SELECTED EXCERPT ▸
****************************************

Robert E. Howard (right) spars with friend and writer Tevis Clyde Smith as they re-enact a scene from “Spear and Fang.”
Robert E. Howard (right) spars with friend and writer Tevis Clyde Smith as they re-enact a scene from Howard’s story “Spear and Fang.”

Robert E. Howard’s ‘Spear and Fang’ was a triumph for both writer and fantastic fiction

One hundred years ago, the July 1925 number of Weird Tales included the first professional work by an 18-year-old from a rural Texas town. The short story, “Spear and Fang,” featured a Cro-Magnon protagonist facing off against a Neanderthal “beast-man.”

For aspiring writer Robert E. Howard, it was a major personal triumph, but for the world of fantastic fiction, it would prove to be a monumental event.

Howard would go on to become one of the most significant contributors to the pulp magazines and a pioneer in heroic fantasy with his iconic characters Solomon Kane, Kull of Atlantis, and of course, Conan the Cimmerian.

But that first caveman story was more than just the genesis of a short but magnificent literary career — it also laid the foundation for what would become Howard’s shared universe for his characters, as well as the template for the genre that he is credited with creating: sword and sorcery.

Fanzine flashback

The Pulpster (No. 34, 2025)This article originally appeared in The Pulpster (#34) for PulpFest 2025. Reprinted with permission.

The dawn of Howard’s career

The “caveman” genre is not a particularly popular one today (Jean Auel’s Clan of the Cave Bear and its sequels are perhaps the most recent successful examples, and they are four decades old), but in the early part of the 20th-century, prehistoric fiction was ubiquitous.

Some popular examples that Howard likely would have read as a teenager include Before Adam (1907) by Jack London, The Lost World (1912) by Arthur Conan Doyle, The Land That Time Forgot (1924) by Edgar Rice Burroughs, and Heu-Heu (1924) by H. Rider Haggard. Howard was also reading the numerous prehistoric tales appearing in the general-fiction pulps, most notably, the Ta-an stories of Paul L. Anderson that were being published in Argosy.

Howard began seriously writing and submitting stories to the pulps in 1921, when he was only 15 — and not just any pulps, but the higher-end magazines like Argosy and Adventure, according to Mark Finn in Blood and Thunder: The Life and Art of Robert E. Howard. Not surprisingly, he met with rejection after rejection, but he persisted. It would be several years before he would get his big break, when a strange new title appeared on newsstands: Weird Tales.

We don’t know exactly when Howard first picked up a copy of “The Unique Magazine,” but we do know that he began submitting stories sometime in summer 1923. Those first rejected stories no longer survive, but it was the December number the following year that would be the turning point for a young Howard, writes Patrice Louinet in his essay, “Atlantean Genesis,” in Kull: Exile of Atlantis. In the letter column, The Eyrie, Weird Tales editor Farnsworth Wright put out a call for a particular type of story that he wanted to see:

Why has not someone written of a fight between a Cro-Magnon caveman and a Neandertal [sic] man? … Neandertalers and Cro-Magnons existed side by side, and waged relentless and savage warfare against each other. … How would you like a tale of the warfare between a Cro-Magnon (say one of the artists who painted the pictures of reindeer and mammoths which still amaze the tourist) and one of those brutish ogres, perhaps over a girl who has taken the fancy of the Neandertaler; and the Cro-Magnon artist follows the Neandertal man to his den, and—. But we have no room to tell the story in The Eyrie. We wish one of our author friends would write it for us.

****************************************

Items from a dataset:
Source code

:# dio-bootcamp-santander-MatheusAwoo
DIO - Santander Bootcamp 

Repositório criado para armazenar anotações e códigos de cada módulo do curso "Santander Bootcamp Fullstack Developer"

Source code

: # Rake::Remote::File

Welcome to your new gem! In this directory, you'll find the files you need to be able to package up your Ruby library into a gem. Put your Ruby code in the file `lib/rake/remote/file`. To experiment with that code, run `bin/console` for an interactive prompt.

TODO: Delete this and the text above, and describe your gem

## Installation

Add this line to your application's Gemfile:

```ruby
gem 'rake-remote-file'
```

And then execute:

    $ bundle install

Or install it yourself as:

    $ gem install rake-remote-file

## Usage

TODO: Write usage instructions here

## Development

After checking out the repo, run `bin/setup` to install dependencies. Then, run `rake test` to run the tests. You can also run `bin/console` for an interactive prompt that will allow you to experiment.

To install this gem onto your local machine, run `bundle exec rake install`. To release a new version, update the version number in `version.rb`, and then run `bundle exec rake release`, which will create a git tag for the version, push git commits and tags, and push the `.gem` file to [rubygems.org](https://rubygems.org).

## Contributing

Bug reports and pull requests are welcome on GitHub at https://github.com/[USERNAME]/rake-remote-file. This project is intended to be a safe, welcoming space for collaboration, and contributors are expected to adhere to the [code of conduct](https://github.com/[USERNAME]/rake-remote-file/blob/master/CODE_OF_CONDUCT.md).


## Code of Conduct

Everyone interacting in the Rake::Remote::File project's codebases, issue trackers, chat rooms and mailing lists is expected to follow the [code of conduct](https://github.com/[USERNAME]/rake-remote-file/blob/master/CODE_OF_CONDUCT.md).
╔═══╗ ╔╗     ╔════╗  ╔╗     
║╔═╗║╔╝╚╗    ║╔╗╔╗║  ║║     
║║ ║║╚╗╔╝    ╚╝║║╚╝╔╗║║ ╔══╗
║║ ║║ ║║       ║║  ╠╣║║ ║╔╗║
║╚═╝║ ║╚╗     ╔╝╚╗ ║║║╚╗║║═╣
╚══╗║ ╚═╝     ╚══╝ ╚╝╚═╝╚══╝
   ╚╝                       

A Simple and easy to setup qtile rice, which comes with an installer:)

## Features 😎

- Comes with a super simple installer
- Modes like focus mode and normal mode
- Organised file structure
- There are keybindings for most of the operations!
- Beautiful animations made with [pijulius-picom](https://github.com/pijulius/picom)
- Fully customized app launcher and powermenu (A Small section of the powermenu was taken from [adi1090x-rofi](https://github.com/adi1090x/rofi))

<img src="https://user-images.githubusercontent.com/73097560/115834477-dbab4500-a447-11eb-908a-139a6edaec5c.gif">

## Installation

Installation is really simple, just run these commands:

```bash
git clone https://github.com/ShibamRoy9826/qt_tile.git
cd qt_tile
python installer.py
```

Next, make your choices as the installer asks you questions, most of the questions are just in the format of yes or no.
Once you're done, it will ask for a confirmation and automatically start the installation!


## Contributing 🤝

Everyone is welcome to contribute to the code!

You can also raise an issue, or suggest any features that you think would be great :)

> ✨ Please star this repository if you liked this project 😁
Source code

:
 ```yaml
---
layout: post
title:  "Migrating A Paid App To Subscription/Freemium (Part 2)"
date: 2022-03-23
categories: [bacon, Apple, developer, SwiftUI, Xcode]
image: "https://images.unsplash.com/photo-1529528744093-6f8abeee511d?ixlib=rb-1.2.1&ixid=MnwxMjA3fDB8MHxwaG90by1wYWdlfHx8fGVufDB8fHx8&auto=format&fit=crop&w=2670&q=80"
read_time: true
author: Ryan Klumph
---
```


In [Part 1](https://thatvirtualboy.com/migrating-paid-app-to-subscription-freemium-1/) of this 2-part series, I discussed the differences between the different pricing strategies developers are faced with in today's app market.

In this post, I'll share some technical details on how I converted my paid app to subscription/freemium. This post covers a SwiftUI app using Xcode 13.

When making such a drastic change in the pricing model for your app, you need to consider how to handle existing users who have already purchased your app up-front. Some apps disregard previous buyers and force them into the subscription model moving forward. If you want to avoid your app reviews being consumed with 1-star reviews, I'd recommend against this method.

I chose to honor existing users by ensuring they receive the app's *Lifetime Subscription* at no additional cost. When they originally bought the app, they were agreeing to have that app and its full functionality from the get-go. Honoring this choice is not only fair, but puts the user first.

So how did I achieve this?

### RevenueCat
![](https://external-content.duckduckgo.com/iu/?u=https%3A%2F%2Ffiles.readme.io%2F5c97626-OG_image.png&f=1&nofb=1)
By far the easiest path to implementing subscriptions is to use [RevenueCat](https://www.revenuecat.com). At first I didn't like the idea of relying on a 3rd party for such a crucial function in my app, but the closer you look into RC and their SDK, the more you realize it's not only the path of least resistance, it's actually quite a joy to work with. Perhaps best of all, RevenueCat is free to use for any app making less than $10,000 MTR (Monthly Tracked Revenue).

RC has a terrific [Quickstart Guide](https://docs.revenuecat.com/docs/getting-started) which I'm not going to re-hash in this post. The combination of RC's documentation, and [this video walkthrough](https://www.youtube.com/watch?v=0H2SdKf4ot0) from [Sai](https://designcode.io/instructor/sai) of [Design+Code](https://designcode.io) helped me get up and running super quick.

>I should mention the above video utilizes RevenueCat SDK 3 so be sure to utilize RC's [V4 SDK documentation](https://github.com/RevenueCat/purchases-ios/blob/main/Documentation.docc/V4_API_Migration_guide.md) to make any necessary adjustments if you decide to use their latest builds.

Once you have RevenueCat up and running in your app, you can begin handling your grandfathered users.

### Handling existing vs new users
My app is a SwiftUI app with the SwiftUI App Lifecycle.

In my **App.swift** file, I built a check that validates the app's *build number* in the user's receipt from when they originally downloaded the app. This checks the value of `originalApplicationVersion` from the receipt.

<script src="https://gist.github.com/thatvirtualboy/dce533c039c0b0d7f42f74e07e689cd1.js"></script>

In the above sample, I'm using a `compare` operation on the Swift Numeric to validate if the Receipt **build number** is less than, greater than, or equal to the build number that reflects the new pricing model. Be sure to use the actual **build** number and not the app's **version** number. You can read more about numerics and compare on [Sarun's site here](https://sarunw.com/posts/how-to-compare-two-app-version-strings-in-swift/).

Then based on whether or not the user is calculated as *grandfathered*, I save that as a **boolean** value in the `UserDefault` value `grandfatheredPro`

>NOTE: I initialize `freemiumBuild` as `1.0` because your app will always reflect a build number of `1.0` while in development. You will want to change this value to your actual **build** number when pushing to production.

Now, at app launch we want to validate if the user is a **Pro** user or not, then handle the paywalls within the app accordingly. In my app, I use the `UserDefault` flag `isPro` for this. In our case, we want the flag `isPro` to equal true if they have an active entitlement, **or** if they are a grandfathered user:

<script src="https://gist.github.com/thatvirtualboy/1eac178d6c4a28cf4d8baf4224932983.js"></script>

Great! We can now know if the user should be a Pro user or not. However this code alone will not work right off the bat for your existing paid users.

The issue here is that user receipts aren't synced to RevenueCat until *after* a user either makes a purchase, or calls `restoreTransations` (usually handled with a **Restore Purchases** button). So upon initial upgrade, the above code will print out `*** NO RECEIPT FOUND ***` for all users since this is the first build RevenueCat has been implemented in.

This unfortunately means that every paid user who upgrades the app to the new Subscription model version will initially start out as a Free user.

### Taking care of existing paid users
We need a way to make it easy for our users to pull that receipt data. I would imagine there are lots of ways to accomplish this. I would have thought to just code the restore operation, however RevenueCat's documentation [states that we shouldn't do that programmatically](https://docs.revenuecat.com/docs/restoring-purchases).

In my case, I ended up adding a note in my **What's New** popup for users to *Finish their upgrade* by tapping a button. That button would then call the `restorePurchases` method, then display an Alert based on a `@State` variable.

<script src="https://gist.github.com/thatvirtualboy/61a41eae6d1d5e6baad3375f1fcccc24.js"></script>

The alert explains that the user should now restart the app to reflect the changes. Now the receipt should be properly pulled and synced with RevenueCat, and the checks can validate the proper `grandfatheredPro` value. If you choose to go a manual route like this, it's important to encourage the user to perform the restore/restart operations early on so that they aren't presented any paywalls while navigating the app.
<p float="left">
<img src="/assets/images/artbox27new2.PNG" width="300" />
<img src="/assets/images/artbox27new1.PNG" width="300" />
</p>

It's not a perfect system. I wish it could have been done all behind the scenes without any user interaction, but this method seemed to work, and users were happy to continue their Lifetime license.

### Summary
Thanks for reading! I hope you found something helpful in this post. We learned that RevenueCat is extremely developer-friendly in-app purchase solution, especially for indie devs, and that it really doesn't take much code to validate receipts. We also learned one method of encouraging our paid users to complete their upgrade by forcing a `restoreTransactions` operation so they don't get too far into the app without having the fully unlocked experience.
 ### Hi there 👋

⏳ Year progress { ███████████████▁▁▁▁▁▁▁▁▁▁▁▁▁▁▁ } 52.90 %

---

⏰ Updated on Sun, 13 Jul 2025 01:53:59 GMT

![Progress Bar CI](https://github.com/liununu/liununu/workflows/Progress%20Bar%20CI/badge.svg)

****************************************

PARTS OF THE EXERCISE ▸
1. Can you copy the passage from the Robert E. Howard article verbatim, from "The Pulpster (No." up to and including "published in Argosy."?
2. Could you carry on the Robert E. Howard article from the point where it stops?

ANSWERS ▸
1.
The Pulpster (No. 34, 2025)This article originally appeared in The Pulpster (#34) for PulpFest 2025. Reprinted with permission.

The dawn of Howard’s career

The “caveman” genre is not a particularly popular one today (Jean Auel’s Clan of the Cave Bear and its sequels are perhaps the most recent successful examples, and they are four decades old), but in the early part of the 20th-century, prehistoric fiction was ubiquitous.

Some popular examples that Howard likely would have read as a teenager include Before Adam (1907) by Jack London, The Lost World (1912) by Arthur Conan Doyle, The Land That Time Forgot (1924) by Edgar Rice Burroughs, and Heu-Heu (1924) by H. Rider Haggard. Howard was also reading the numerous prehistoric tales appearing in the general-fiction pulps, most notably, the Ta-an stories of Paul L. Anderson that were being published in Argosy.

2.
Weird Tales (July 1925)
Weird Tales (July 1925)

Howard was quick to take up the challenge and begin work on the story that would become “Spear and Fang.” It was submitted within days, and Wright immediately accepted it for publication, according to Louinet in “The Wright Hook (or, the Origin of ‘Spear and Fang’),” from Weird Beginnings. It would appear six months later in the July 1925 number.

As Patrice Louinet has noted, the plot of the story follows Wright’s request almost exactly. The protagonist is a young Cro-Magnon artist and warrior named Ga-nor. His female admirer, the beautiful A-aea, is kidnapped by a rival warrior, Ka-nanu, and taken into the forest. Before Ka-nanu is able to have his way with A-aea, he is suddenly attacked by a “gur-na,” one of the fearsome beastmen of the forest — a Neanderthal. Ka-nanu is killed quickly by the fearsome Neanderthal, and the man-ape snatches up A-aea and takes her back to his den.

Ga-nor, having learned of A-aea’s abduction by Ka-nanu, follows the two into the woods. He comes upon the scene of Ka-nanu’s grisly death and, realizing what happened, tracks the gur-na back to its lair. In a thrilling and violent combat scene — presaging Howard’s later works — Ga-nor emerges battered but triumphant, having killed the Neanderthal and saving the beautiful and grateful A-aea.

Where the monster came from

It is not just the basic plot structure that follows Wright’s story prompt, but also specific elements. Wright notes that “when a Cro-Magnon child strayed alone from its cave, and a cannibalistic Neandertaler stalked it, that was the end of the child.” At the beginning of “Spear and Fang,” we learn that a child from the tribe has gone missing and that a gur-na is the suspected culprit. This is confirmed later in the Neanderthal’s den when the monster offers the arm of a human child to A-aea to eat.

Wright also claims that “the anthropologists tell us that the legend of ogres dates from cavemen times,” referring to the Neanderthal, and that “the memory of those brutish and half-human people remains in our legends of ogres.” In “Spear and Fang,” Howard repeats this idea: “Of mighty power and little mind, savage, bestial and cannibalistic, they inspired the tribesmen with loathing and horror — a horror transmitted through the ages in tales of ogres and goblins, of werewolves and beast-men.”

Charles Livingston Bull’s illustration of H.G. Wells’s “The Grisly Folk and their War With Men” from The Saturday Evening Post (March 1921).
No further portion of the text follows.